Earlier studies have demonstrated that individuals with COVID-19 often exhibit altered microbial compositions in their guts and compromised protective barriers, potentially allowing harmful pathogens to enter the bloodstream. Additionally, some severely ill COVID-19 patients have developed dangerous fungal infections in their lungs.
To delve deeper into the connection between the mycobiota and COVID-19, researchers led by immunologist Iliyan Iliev at Weill Cornell Medicine in New York City examined blood samples from 91 hospitalized individuals with COVID-19.
Nearly three-quarters of these patients had severe cases, requiring substantial oxygen supplementation or invasive mechanical ventilation. In comparison to a control group of 36 individuals who had never tested positive for the virus, those with severe COVID-19 produced approximately four times as many antibodies against three common fungal species found in the gut, including Candida albicans.
Elevated antibody levels indicated higher fungal quantities in these individuals.

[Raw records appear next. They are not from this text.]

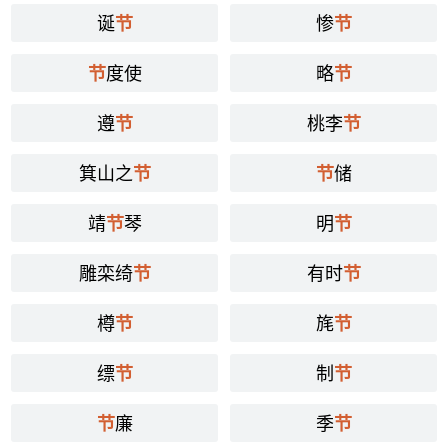
诞
惨
节
节
度使
略
节
节
遵
桃李
节
节
箕山之
储
节
节
靖
琴
明
节
节
雕栾绮
有时
节
节
樽
旄
节
节
缥
制
节
节
廉
季
节
节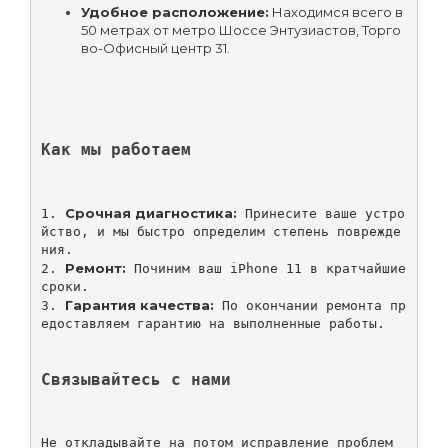
Удобное расположение:
 Находимся всего в 
50 метрах от метро Шоссе Энтузиастов, Торго
во-Офисный центр 31.
Как мы работаем
Срочная диагностика:
1. 
 Принесите ваше устро
йство, и мы быстро определим степень поврежде
ния.

Ремонт:
2. 
 Починим ваш iPhone 11 в кратчайшие 
сроки.

Гарантия качества:
3. 
 По окончании ремонта пр
едоставляем гарантию на выполненные работы.

Связывайтесь с нами
Не откладывайте на потом исправление проблем 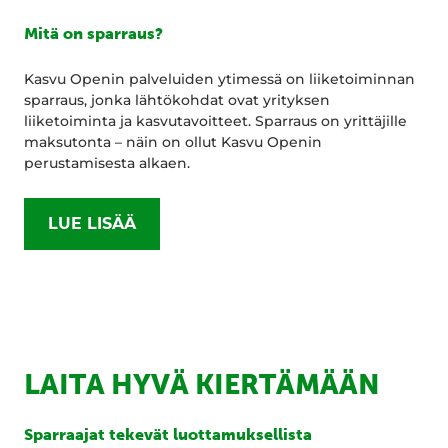
Mitä on sparraus?
Kasvu Openin palveluiden ytimessä on liiketoiminnan
sparraus, jonka lähtökohdat ovat yrityksen
liiketoiminta ja kasvutavoitteet. Sparraus on yrittäjille
maksutonta – näin on ollut Kasvu Openin
perustamisesta alkaen.
LUE LISÄÄ
LAITA HYVÄ KIERTÄMÄÄN
Sparraajat tekevät luottamuksellista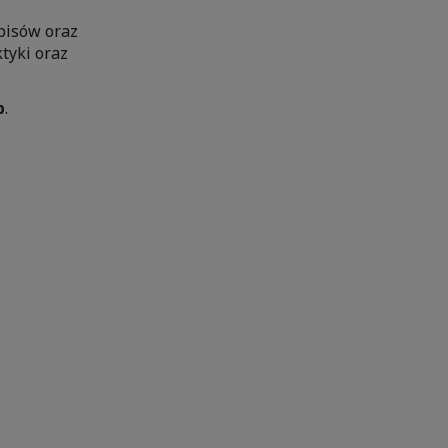
pisów oraz
tyki oraz
p
.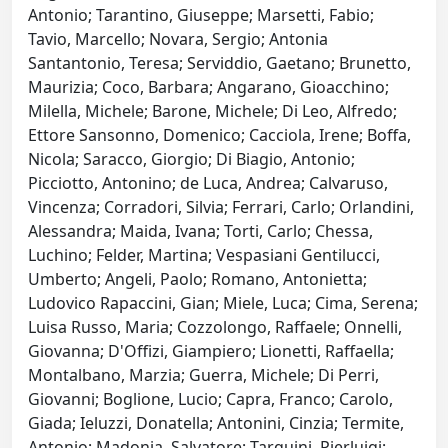
Antonio; Tarantino, Giuseppe; Marsetti, Fabio;
Tavio, Marcello; Novara, Sergio; Antonia
Santantonio, Teresa; Serviddio, Gaetano; Brunetto,
Maurizia; Coco, Barbara; Angarano, Gioacchino;
Milella, Michele; Barone, Michele; Di Leo, Alfredo;
Ettore Sansonno, Domenico; Cacciola, Irene; Boffa,
Nicola; Saracco, Giorgio; Di Biagio, Antonio;
Picciotto, Antonino; de Luca, Andrea; Calvaruso,
Vincenza; Corradori, Silvia; Ferrari, Carlo; Orlandini,
Alessandra; Maida, Ivana; Torti, Carlo; Chessa,
Luchino; Felder, Martina; Vespasiani Gentilucci,
Umberto; Angeli, Paolo; Romano, Antonietta;
Ludovico Rapaccini, Gian; Miele, Luca; Cima, Serena;
Luisa Russo, Maria; Cozzolongo, Raffaele; Onnelli,
Giovanna; D'Offizi, Giampiero; Lionetti, Raffaella;
Montalbano, Marzia; Guerra, Michele; Di Perri,
Giovanni; Boglione, Lucio; Capra, Franco; Carolo,
Giada; Ieluzzi, Donatella; Antonini, Cinzia; Termite,
Antonio; Madonia, Salvatore; Tarquini, Pierluigi;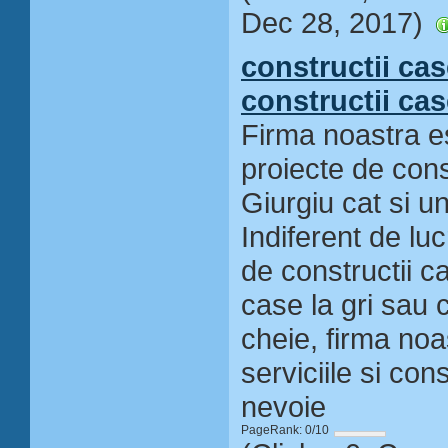
Dec 28, 2017)
constructii cas
constructii cas
Firma noastra es
proiecte de const
Giurgiu cat si un
Indiferent de luc
de constructii ca
case la gri sau c
cheie, firma noa
serviciile si con
nevoie
PageRank: 0/10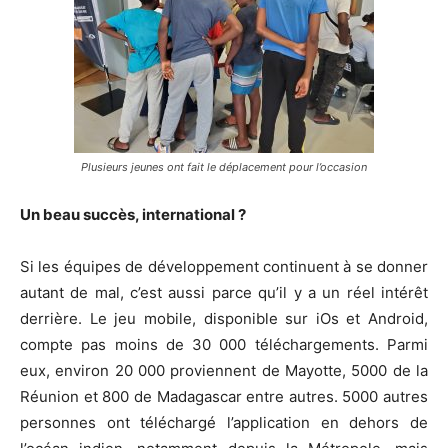
Plusieurs jeunes ont fait le déplacement pour l’occasion
Un beau succès, international ?
Si les équipes de développement continuent à se donner
autant de mal, c’est aussi parce qu’il y a un réel intérêt
derrière. Le jeu mobile, disponible sur iOs et Android,
compte pas moins de 30 000 téléchargements. Parmi
eux, environ 20 000 proviennent de Mayotte, 5000 de la
Réunion et 800 de Madagascar entre autres. 5000 autres
personnes ont téléchargé l’application en dehors de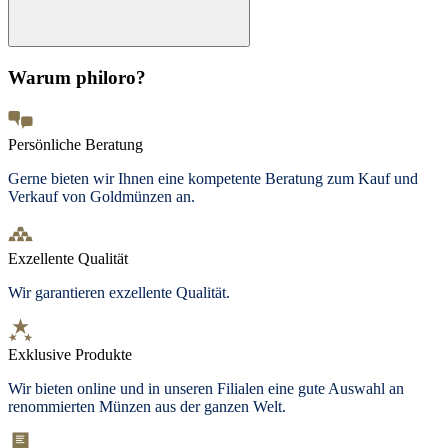
Warum philoro?
Persönliche Beratung
Gerne bieten wir Ihnen eine kompetente Beratung zum Kauf und
Verkauf von Goldmünzen an.
Exzellente Qualität
Wir garantieren exzellente Qualität.
Exklusive Produkte
Wir bieten
online und in unseren Filialen
eine gute Auswahl an
renommierten Münzen aus der ganzen Welt.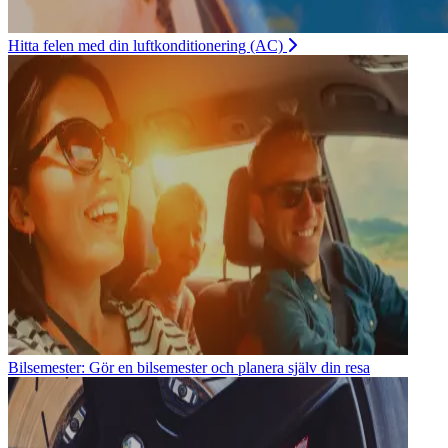
Hitta felen med din luftkonditionering (AC)
Bilsemester: Gör en bilsemester och planera själv din resa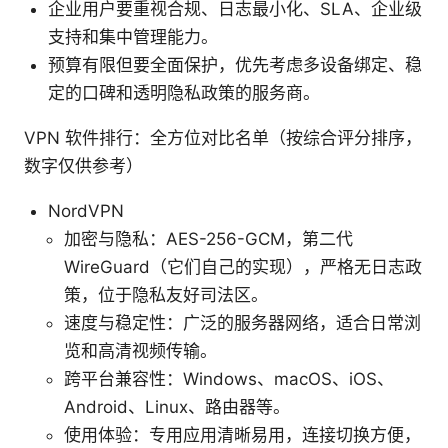
企业用户要重视合规、日志最小化、SLA、企业级
支持和集中管理能力。
预算有限但要全面保护，优先考虑多设备绑定、稳
定的口碑和透明隐私政策的服务商。
VPN 软件排行：全方位对比名单（按综合评分排序，
数字仅供参考）
NordVPN
加密与隐私：AES-256-GCM，第二代
WireGuard（它们自己的实现），严格无日志政
策，位于隐私友好司法区。
速度与稳定性：广泛的服务器网络，适合日常浏
览和高清视频传输。
跨平台兼容性：Windows、macOS、iOS、
Android、Linux、路由器等。
使用体验：专用应用清晰易用，连接切换方便，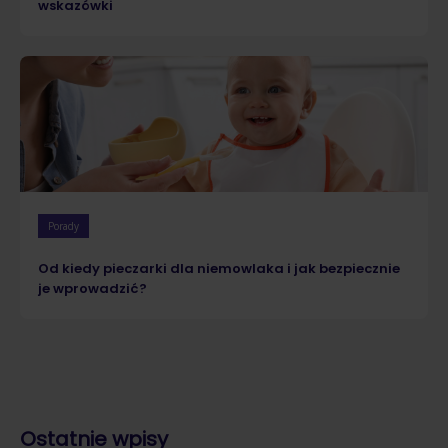
wskazówki
Porady
Od kiedy pieczarki dla niemowlaka i jak bezpiecznie
je wprowadzić?
Ostatnie wpisy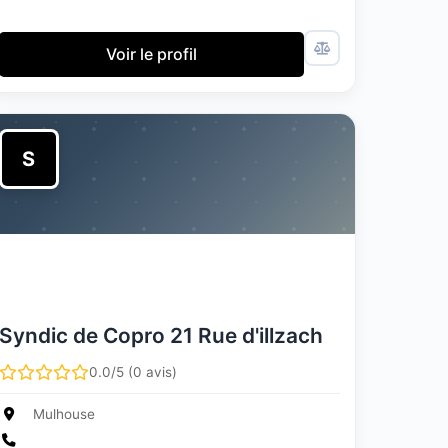
Voir le profil
S
Syndic de Copro 21 Rue d'illzach
0.0/5 (0 avis)
Mulhouse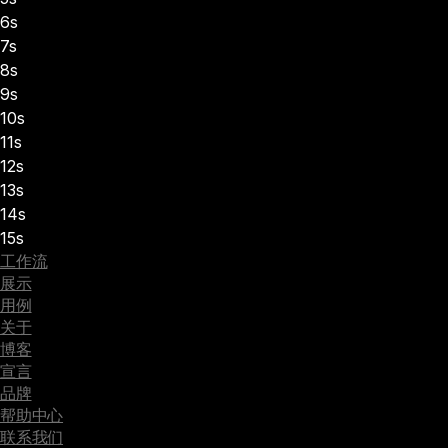
6s
7s
8s
9s
10s
11s
12s
13s
14s
15s
工作流
展示
用例
关于
博客
宣言
品牌
帮助中心
联系我们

Furthermore, fecal samples collected in early 2021 from 10 COVID-19 patients revealed higher overall levels of gut fungi, particularly Candida species, relative to 10 healthy individuals. In these cases, the abundance of Candida correlated positively with disease severity. Notably, certain fungal species, particularly C. albicans, have been shown to activate the immune system.
In a subset of severe COVID-19 cases, the number of antibodies against C. albicans was associated with the presence of neutrophils, a type of immune cell capable of triggering inflammation.
In an experimental model, mice were infected with C. albicans from severe COVID-19 patients and subsequently exposed to SARS-CoV-2. This led to a higher influx of neutrophils into the mice’s lungs and an increased inflammatory response compared to mice infected with SARS-CoV-2 alone. Administering an antifungal drug to these mice reduced both the number and activity of neutrophils.
The study also revealed that individuals with severe COVID-19 maintained elevated levels of antibodies against C. albicans and neutrophil precursors prepared to combat fungi long after recovering from the disease, in some cases up to a year later. These findings suggest that changes in the mycobiota during a SARS-CoV-2 infection may contribute to the inflammation associated with long COVID.
According to Aran Singanayagam, a respiratory immunologist at Imperial College London, there are several theories regarding the triggers of persistent COVID-19 symptoms. One prominent theory revolves around microbial dysbiosis in either the gut or the lungs, and this study provides further support for this notion.
Researchers emphasize the need for additional investigations to fully understand the link between gut fungi and COVID-19. It remains uncertain whether the observed mycobiota changes in COVID-19 patients were a result of the disease or if they preexisted, potentially making individuals more susceptible.
If future studies unravel the underlying mechanisms, existing antifungal treatments could be repurposed to aid COVID-19 patients. Iliyan Iliev hopes that this research will encourage a broader consideration of common biological factors across various diseases and how they can be leveraged for therapeutic interventions.